Everybody: If you can notate it / MIDI it, do it. If you can't, IT'S NOT YOUR MUSIC.
If we extend that argument, everything I would ask a player to improvise, per my instructions and direction, will mean that I would have to include that player as co-composer. I occasionally hire someone to provide a part that I would not provide myself, such as a wild saxophone solo, and I am not interested in notating it (which would only put the cart before the horse), the chops of the player I'm interested in is in no way available to me from any library, and it might be that I'm looking for personal qualities that I know about from that person, or specify work I know from other particulars and will indicate: 'do
this, here'. I am personally a virtuoso on my own instrument but I'm damned if I can play a soprano sax or something, so I pick someone that can do the part. It isn't his composition, it is mine. EG: there is one album I wrote a number of compositions for - I have the score in my satchel - but the producer was the drummer and felt it was appropriate to stick his name on as co-composer for supplying the drum part. Which was a part I could have done, and the drum contribution only follows the structure of the composition anyway. He is wrong to call himself a composer on these pieces I think.
There are many real-life instances I can make the self-same argument behind. You appear to have the opinion that music is composed in a kind of vacuum and the 'composer' is a God; and anyone that doesn't follow this need to micromanage every detail isn't a composer. Extend that some more and you should demand of yourself that you play every instrument in the orchestra, or at least every roll on a drum must be something you can 'midi'... every trill, every ornamental detail, every gesture must be written out as it was imagined perfectly by The Composer God (Baroque performance practice rather refutes you on this, does it not?) In The Beginning...
NB: for instance, a buzz roll on a snare isn't available to the piano roll composer unless at least a start of the roll is provided in the library. It isn't possible to achieve the effect otherwise. I am an experienced percussionist and am not THE LEAST interested in doing more work than I have to, to realize a part. VSL addresses this for composers on one level, Animato addresses it on another. EG: I have used more than once *loops* in VSL Percussion, 'Thunder Sheet' that provided me with the perfect effect, that wasn't exactly my preconception but did a lot more and enriched the piece. Following your arguments, I should have shot myself in the foot before proceeding, behind the idea 'I am grander (ie., need to be in my own mind) than anything anyone else can provide' and come away with something less.

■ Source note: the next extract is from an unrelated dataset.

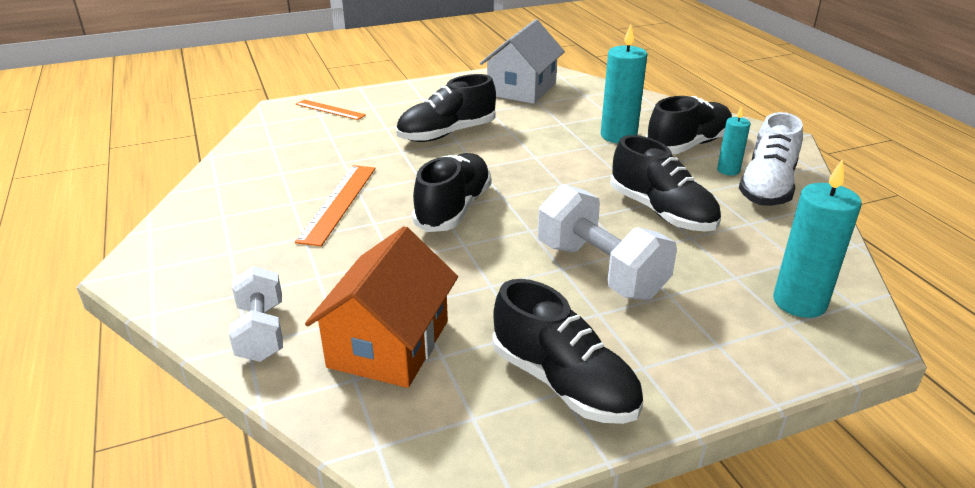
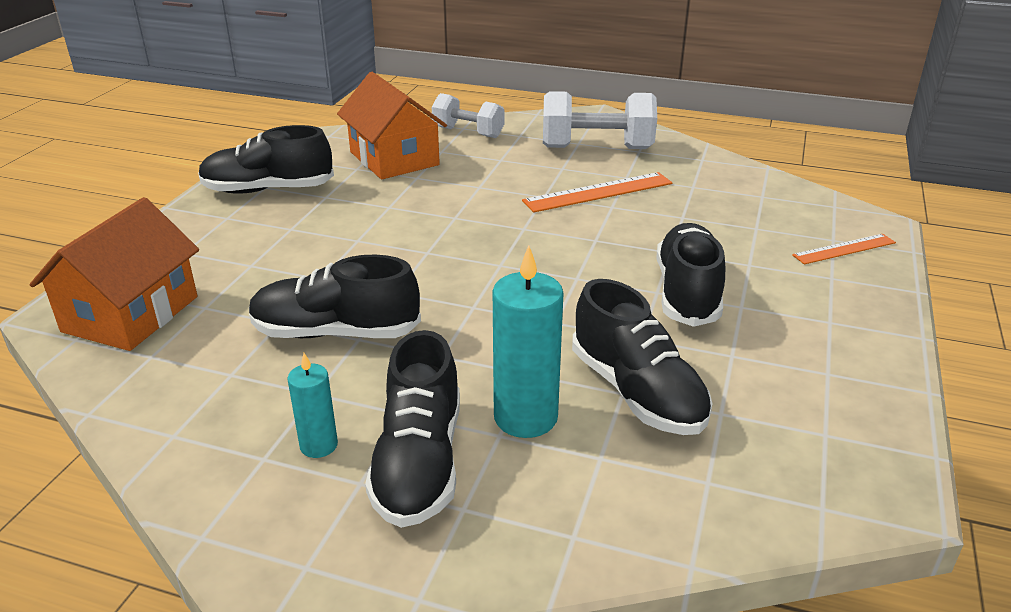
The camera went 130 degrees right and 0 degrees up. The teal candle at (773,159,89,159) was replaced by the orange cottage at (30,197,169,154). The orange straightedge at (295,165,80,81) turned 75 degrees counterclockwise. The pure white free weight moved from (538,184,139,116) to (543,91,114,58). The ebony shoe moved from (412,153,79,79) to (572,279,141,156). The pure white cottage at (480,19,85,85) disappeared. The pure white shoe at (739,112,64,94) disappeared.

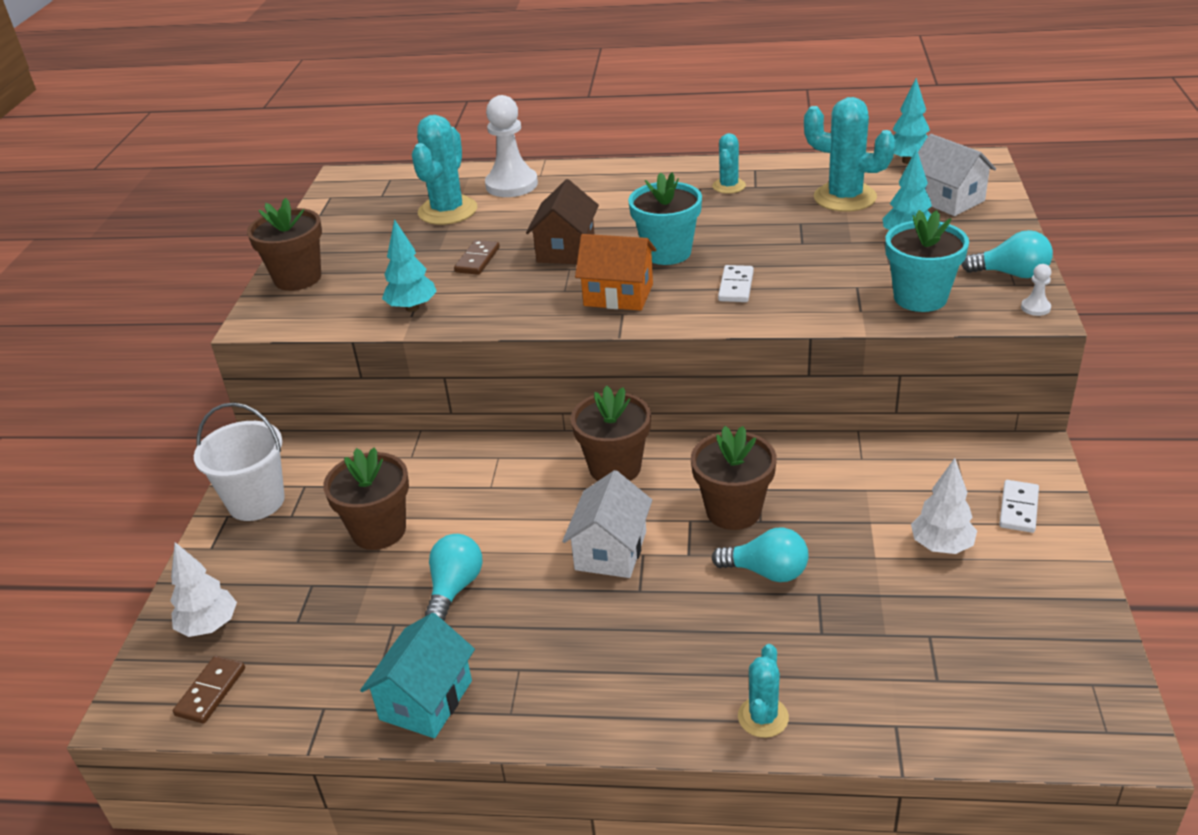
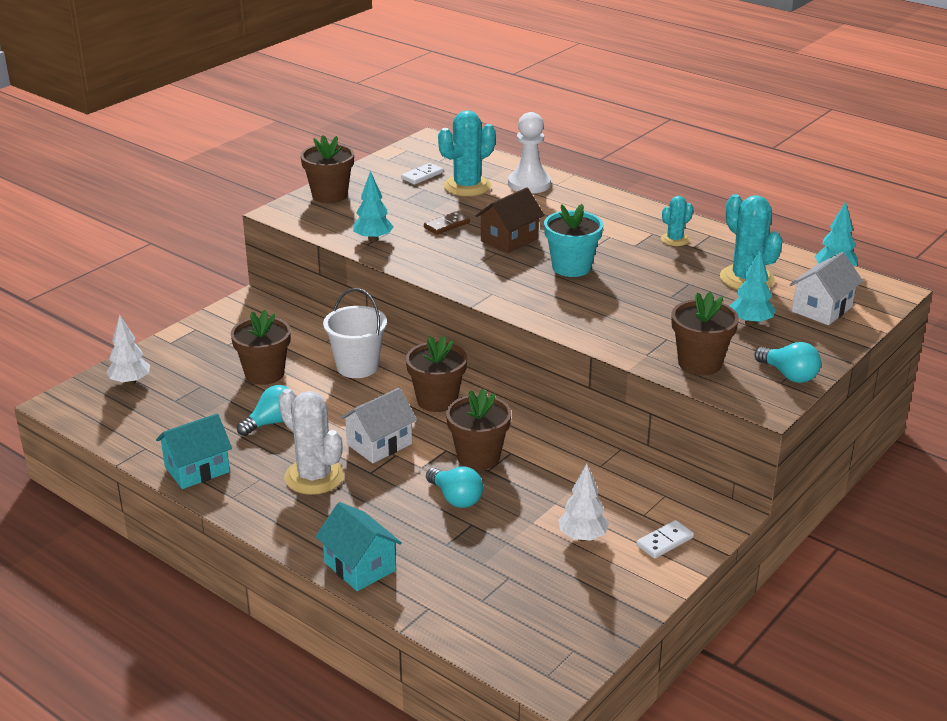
The camera went 30 degrees right and 5 degrees down. The pure white saguaro cactus at (279,389,65,106) appeared. The teal saguaro cactus at (738,644,51,94) was replaced by the teal cottage at (315,502,87,89). The pure white bucket moved from (194,402,91,119) to (323,288,64,90). The pure white domino piece moved from (718,265,36,37) to (401,163,42,22). The teal potted plant at (886,210,83,102) became the russet potted plant at (672,292,67,83). The pure white cottage at (918,134,78,82) turned 45 degrees clockwise. The russet domino piece at (173,656,72,68) disappeared. The orange cottage at (575,234,81,77) disappeared. The pure white pawn at (1021,264,31,52) disappeared.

So, your argument is shown, by resorting to the real world, to be of the fallacy, reduction to the absurd. You have a straw man you're leaning on as well, 'loops users', which you will have forced on anyone that doesn't find your requirements to be theirs particularly, in this regard.
You have an opinion you state as if a fact, 'most people that would buy this library are incompetent'. You have that as a premise going in. Your premise is supported only by your opinion and both are circular to each other. I looked closely at Animato and I understand there are a number of things I won't have thought of by particulars but given a context might be very useful and inspiring in the creation of a composition. You will eschew any/all of this in favor of your prejudice (and what might appear to be a pretty grandiose delusion of what a composer does, or 'must do'), and impoverish your creativity accordingly I think.